Informasi ini diperkuat fakta menjelang dan pada awal kemerdekaan klub-klub
bola basket di sejumlah kota besar seperti Jakarta, Medan, Bandung, Semarang, DI
Yogyakarta, dan Surabaya sebagian besar tumbuh dari sekolah-sekolah Cina. Dari
klub itu pula kemudian lahir salah seorang pemain legenda Indonesia, Liem Tjien
Siong yang kemudian dikenal dengan nama Sonny Hendrawan (Pada 1967 Sonny
terpilih sebagai Pemain Terbaik pada Kejuaraan Bola Basket Asia IV di Seoul, Korea
Selatan. Waktu itu, tim Indonesia menduduki peringkat ke-4 di bawah Filipina, Korea,
dan Jepang).
Pada 1948, ketika Negara Indonesia menggelar PON I digelar di Solo, bola basket,
sudah menjadi salah satu cabang olahraga yang dipertandingkan. Ini membuktikan
bahwa basket cepat memasyarakat dan secara resmi diakui Negara. Tiga tahun
kemudian, Maladi sebagai Sekretaris Komite Olimpiade Indonesia (KOI) yang
kemudian menjadi Menteri Olahraga, meminta Tonny Wen dan Wim Latumeten
untuk membentuk organisasi bola basket. Namun akhirnya karena tuntutan kebutuhan
untuk menyatukan organisasi basket, disepakati pembentukan Persatuan Bola Basket
Seluruh Indonesia pada 1955, disingkat Perbasi.

Perlengkapan

1. Lapangan Basket
a. Lapangan Bola Basket: 28 meter x 15 meter. Ukuran ini dihitung dari batas
garis sebelah dalam. Di bagian tengah lapangan, terdapat lingkaran dengan
jari-jari 1,80 meter. Untuk ukuran lingkaran, jari-jarinya diukur dari sebelah
luar garis lingkaran. (Gambar 1)
b. Garis Tembakan Hukuman. Garis tembakan ini berada di daerah bersyarat.

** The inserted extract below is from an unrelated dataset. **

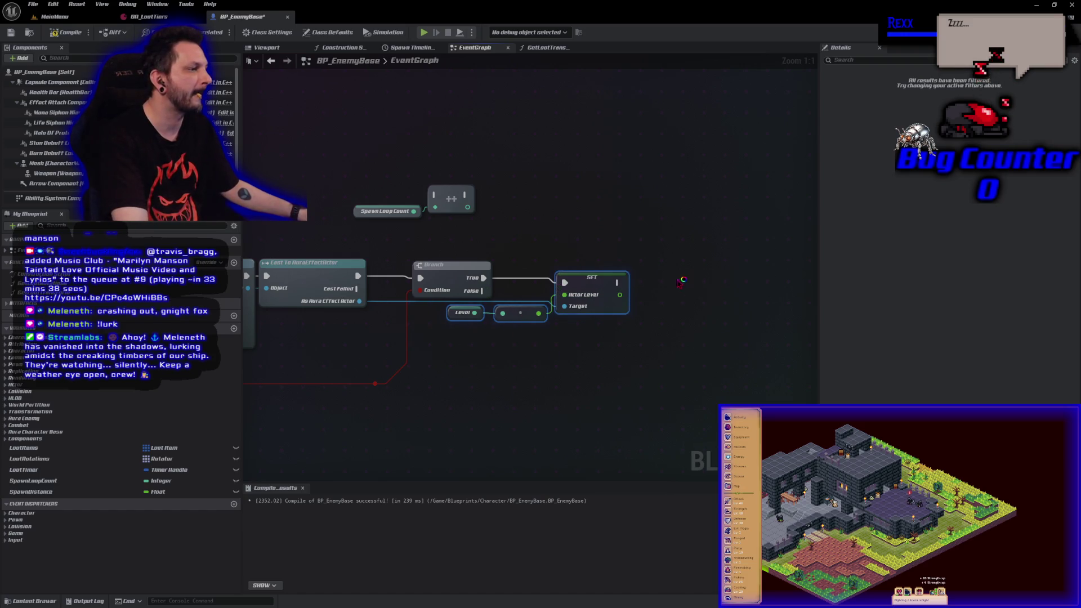
pyautogui.press('alt+Tab')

Ukuran daerah ini dapat dilihat pada gambar 2.
c. Papan Pantul. Papan pantul terbuat dari kayu atau bahan lain yang sifatnya
sama, tebal papan ini 3 cm. Ukuran papan pantul 1,80 meter x 1,20 meter. Di
tengah papan pantul terdapat garis bingkai empat persegi panjang dengan
ukuran 0,59 meter x 0,45 meter. (Gambar 3)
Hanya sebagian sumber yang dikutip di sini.